Patients and setting
Data was collected in the Department of Physical
Medicine and Rehabilitation at the Medical School of
Ankara University, Turkey. A total of 100 outpatients
(73 females, 27 males; mean age 55.3±16.7 years; range
24 to 84 years) with LBP were included in the study.
Patients with non-mechanical back pain resulting
from inflammatory, infectious, malignant or visceral
diseases or with a history of recent surgery that
could affect assessment were excluded. The Ethical
Committee of Ankara University approved the study
and all patients gave written informed consent.
Assessment
The assessment included the administration of the
ICF Core Set for LBP, the Roland-Morris disability
questionnaire (RMDQ) for LBP[6] and the Short Form-36
Health Survey version 1.0 (SF-36“).[7] The scoring of
the ICF Core Set for all patients was performed by
rehabilitation medicine specialists who were trained
in a structured one-day workshop organized by the
researchers of the WHO ICF Collaborating center at
the Ludwig-Maximilian University in Munich. The
questionnaires RMDQ and SF-36 were either selfcompleted
by literate patients or administered by
assessors to illiterates. Sociodemographic (age, gender,
years of education, employment status) and clinical
data (disease duration, etiology, disease severity) were
also recorded.
The ICF Core Set for LBP consists of 78 ICF
categories organized in four different components of
which BF contains 19 categories, BS five categories,
AP 29, and EF 25 categories. A generic qualifier
scale was used to evaluate the extent of a patient’s
problem in each of the ICF categories. The qualifier
scale of the components BF, BS and AP has five
response levels ranging from 0 to 4: no/mild/moderate/
severe/complete problem. The qualifier scale of the
component EF has nine response levels ranging from
−4 to +4. A specific EF can be a barrier (−1 to −4), or a
facilitator (+1 to +4), or can have no influence (0) on a
patient’s life. If a factor has an influence, the extent of
the influence (either positive or negative) can be coded
as mild, moderate, severe, or complete. For the Rasch analysis, scoring of EF items was done as 0 for −4, 1
for −3, 2 for −2, 3 for −1, 4 for 0, 5 for +1, 6 for +2, 7
for +3 and 8 for +4. In addition, there are the response
options “8 (not specified)” and “9 (not applicable)” for
all ICF categories of all components.4 In our analysis,
“8 (not specified)” and “9 (not applicable)” responses
were accepted as missing values.
Physical disability due to LBP was assessed by the
RMDQ. It includes 24 items, each with a dichotomous
response category of yes or no. The scale has a total
score ranging from 0 to 24 with a high score showing
higher disability. The Turkish version of the RMDQ
was used.7
The health-related quality of life was evaluated
using the SF-36 questionnaire.8 It contains 36 items
that measure perceived health in eight scales (physical
functioning, role-physical, bodily pain, general health,
vitality, social functioning, role-emotional, and mental
health) with higher scores (range 0-100) reflecting
better perceived health. Additionally, two summary
scores can be obtained- the physical component
summary score and the mental component summary
score. The Turkish version of the SF-36 was used in the
study.9
Internal construct validity
The internal construct validity of each component
of the ICF Core Set for LBP ‘“BF and BS”, AP and EF
items’ was assessed by Rasch analysis. Rasch analysis is
the formal testing of an assessment or a scale against
a mathematical measurement model which defines
how interval scale measurements can be derived
from ordinal questionnaires.10-12 The Rasch model
assumes that the probability of a given respondent
affirming an item is a logistic function of the difference
between the item difficulty and the person ability
parameter. Master’s partial credit model (PCM) which
is an extension of the Rasch dichotomous model for
polytomous (more than two response categories) items
was used in this study.13
Common fundamental attributes of the Rasch model
were assessed.14 These are (i) the appropriate stochastic
ordering of response categories; (ii) fit of items and
persons to the model; (iii) test of the assumption of
the local independence of items, including response
dependency and unidimensionality; and (iv) the
presence of differential item functioning (DIF).
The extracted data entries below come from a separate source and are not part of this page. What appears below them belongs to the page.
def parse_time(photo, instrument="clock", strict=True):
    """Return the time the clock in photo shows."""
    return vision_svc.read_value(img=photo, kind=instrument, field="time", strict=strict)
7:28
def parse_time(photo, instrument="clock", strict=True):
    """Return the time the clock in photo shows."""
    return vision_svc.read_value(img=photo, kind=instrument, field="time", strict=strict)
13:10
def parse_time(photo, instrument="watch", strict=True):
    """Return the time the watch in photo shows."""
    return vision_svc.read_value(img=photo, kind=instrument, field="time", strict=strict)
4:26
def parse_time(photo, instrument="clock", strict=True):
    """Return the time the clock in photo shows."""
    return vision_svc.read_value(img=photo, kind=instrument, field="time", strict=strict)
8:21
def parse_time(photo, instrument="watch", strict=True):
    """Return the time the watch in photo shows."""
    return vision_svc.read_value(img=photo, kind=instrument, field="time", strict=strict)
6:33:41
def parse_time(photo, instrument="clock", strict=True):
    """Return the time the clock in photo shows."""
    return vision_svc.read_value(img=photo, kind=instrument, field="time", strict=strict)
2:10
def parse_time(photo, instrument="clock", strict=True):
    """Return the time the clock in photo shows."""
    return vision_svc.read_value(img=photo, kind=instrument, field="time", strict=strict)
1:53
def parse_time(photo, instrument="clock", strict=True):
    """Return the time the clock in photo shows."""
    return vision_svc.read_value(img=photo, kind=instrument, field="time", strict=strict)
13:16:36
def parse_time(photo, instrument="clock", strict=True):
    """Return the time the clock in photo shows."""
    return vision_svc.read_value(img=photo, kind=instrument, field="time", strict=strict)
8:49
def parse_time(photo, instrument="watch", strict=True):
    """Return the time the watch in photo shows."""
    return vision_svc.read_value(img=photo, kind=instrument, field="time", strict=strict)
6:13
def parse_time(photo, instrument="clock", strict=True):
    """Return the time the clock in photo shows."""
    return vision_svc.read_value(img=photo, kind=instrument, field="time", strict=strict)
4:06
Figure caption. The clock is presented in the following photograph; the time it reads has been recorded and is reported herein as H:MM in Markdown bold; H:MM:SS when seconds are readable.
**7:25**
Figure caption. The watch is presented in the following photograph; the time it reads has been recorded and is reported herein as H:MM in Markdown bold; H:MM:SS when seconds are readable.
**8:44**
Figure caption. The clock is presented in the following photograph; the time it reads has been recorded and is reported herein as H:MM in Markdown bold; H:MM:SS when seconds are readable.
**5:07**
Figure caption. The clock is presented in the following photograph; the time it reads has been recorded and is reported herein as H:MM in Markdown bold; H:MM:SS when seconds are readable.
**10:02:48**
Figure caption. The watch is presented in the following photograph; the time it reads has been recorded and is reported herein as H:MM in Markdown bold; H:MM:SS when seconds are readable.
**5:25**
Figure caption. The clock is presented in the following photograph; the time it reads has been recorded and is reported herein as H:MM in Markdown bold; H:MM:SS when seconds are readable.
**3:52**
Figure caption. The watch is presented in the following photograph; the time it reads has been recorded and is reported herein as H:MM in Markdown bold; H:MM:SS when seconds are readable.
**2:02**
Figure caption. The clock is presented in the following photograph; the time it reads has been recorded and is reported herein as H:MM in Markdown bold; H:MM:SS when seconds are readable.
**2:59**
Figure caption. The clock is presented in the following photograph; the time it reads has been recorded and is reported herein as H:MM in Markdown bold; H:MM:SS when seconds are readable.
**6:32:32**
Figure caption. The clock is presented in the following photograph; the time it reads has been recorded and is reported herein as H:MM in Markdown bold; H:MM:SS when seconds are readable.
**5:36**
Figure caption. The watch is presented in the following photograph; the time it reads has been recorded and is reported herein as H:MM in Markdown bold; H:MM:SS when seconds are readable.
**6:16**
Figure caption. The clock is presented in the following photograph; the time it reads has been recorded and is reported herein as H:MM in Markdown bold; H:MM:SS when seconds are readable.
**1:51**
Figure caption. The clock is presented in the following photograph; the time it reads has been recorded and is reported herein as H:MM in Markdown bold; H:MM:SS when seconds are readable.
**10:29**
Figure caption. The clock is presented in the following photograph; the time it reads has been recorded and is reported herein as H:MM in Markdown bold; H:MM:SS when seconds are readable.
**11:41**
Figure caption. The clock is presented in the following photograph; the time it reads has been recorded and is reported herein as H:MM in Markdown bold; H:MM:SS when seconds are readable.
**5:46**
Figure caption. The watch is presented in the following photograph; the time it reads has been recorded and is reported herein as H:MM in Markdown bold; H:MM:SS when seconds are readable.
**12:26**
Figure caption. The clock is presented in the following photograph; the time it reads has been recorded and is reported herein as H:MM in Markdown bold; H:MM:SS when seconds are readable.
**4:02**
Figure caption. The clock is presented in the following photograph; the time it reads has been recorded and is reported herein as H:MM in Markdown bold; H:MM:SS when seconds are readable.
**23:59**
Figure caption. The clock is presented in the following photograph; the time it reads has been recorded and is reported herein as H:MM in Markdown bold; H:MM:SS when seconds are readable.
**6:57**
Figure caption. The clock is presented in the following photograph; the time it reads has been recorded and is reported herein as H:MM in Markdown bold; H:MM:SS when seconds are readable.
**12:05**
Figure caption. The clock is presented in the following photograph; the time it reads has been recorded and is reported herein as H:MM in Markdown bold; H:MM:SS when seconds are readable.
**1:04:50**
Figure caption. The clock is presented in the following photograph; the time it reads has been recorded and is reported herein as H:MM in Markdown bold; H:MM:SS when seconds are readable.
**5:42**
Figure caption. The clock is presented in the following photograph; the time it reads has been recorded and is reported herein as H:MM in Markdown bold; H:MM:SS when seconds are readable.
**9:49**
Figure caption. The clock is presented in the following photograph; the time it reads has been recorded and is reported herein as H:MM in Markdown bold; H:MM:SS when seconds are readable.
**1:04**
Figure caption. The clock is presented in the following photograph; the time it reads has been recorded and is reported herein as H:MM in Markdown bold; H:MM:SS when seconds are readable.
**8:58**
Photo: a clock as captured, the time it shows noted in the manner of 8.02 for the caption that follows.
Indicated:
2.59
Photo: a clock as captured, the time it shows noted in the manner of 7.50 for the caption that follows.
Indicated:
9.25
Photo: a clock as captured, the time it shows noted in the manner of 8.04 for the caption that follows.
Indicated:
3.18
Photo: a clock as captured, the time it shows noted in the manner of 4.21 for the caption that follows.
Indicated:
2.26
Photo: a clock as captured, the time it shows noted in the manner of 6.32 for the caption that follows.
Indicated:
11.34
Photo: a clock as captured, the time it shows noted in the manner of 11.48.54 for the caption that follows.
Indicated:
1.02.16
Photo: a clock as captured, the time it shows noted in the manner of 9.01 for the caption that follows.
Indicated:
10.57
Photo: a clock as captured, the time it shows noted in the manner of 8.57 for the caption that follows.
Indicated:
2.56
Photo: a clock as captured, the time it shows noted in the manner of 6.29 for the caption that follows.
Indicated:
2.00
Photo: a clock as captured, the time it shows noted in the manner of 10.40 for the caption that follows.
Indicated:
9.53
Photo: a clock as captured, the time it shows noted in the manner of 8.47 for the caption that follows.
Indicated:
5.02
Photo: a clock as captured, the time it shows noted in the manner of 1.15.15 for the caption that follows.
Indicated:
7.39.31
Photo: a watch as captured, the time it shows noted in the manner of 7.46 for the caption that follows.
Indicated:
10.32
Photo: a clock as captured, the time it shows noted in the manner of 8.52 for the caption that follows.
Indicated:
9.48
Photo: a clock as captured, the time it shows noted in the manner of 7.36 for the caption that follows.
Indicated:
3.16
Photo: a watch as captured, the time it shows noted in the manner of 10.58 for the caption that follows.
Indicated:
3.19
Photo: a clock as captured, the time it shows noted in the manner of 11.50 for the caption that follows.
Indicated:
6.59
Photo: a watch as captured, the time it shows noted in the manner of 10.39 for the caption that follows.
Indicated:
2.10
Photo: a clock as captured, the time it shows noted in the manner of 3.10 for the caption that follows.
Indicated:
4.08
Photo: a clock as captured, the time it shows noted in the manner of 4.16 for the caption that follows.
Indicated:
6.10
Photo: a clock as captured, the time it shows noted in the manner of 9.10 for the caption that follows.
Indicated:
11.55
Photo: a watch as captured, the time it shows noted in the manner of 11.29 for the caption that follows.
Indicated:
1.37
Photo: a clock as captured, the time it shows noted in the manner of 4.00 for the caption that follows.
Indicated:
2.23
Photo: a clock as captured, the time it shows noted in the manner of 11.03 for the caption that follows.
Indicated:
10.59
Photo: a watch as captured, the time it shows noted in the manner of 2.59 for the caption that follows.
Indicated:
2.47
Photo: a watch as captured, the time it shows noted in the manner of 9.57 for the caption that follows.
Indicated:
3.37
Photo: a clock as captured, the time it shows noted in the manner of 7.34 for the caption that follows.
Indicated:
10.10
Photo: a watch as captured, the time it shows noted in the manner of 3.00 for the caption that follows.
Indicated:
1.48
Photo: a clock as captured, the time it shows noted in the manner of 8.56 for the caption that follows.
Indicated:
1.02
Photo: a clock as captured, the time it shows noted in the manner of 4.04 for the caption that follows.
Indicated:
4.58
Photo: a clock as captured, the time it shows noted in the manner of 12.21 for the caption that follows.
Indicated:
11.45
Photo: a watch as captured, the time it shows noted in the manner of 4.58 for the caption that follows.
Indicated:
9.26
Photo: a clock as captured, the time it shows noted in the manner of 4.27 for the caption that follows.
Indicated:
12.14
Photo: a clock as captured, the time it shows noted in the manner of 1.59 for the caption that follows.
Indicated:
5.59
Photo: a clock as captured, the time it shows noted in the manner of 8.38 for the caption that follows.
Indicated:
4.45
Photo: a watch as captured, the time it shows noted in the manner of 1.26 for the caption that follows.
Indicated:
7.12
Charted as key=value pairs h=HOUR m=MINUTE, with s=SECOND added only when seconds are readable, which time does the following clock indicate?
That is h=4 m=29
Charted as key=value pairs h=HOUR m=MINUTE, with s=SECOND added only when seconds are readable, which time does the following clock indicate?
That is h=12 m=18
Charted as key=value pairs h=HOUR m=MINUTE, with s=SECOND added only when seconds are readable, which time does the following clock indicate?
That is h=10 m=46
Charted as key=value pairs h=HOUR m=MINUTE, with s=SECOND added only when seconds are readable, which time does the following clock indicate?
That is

As one of the most common sources of item
misfit concerns respondents’ inconsistent use of these
response categories, the response categories should be examined for correct ordering of thresholds before
the evaluation of item fit where polytomous items are
involved. For an item with an appropriate ordering
of thresholds, thresholds should increase in their
location in a manner consistent with the increase in
the underlying trait being measured. When this does
not occur, the thresholds are said to be disordered, and
the categories may have to be collapsed to ensure that
this is the case.15
A range of fit statistics is used to test if the data
conform to Rasch model expectations. Two are
item-person interaction statistics transformed to
approximate a Z score representing a standardized
normal distribution. If the items and persons
fit the model, we would expect to see a mean
of approximately zero and a standard deviation
(SD) of one. The third is a summed chi-square
within groups defined by their position on the
trait where the overall chi-square for items is
summed to give the item-trait interaction statistic.
This tests the property of invariance across the
trait. A significant chi-square indicates that the
hierarchical ordering of the items varies across the
trait which compromises the required property of
invariance. In addition to these overall summary fit
statistics, individual person- and item-fit statistics
are presented as (i) residuals (a summation of
individual person and item deviations) and (ii) as a
chi-square statistic. Fit residuals between ±2.5 are
deemed to be adequate. These are summated within
ability groups to provide the basis of the analysis of
variance (ANOVA).14,15
A formal test of the assumption of
unidimensionality is undertaken by performing a
principal component analysis (PCA) of the residuals.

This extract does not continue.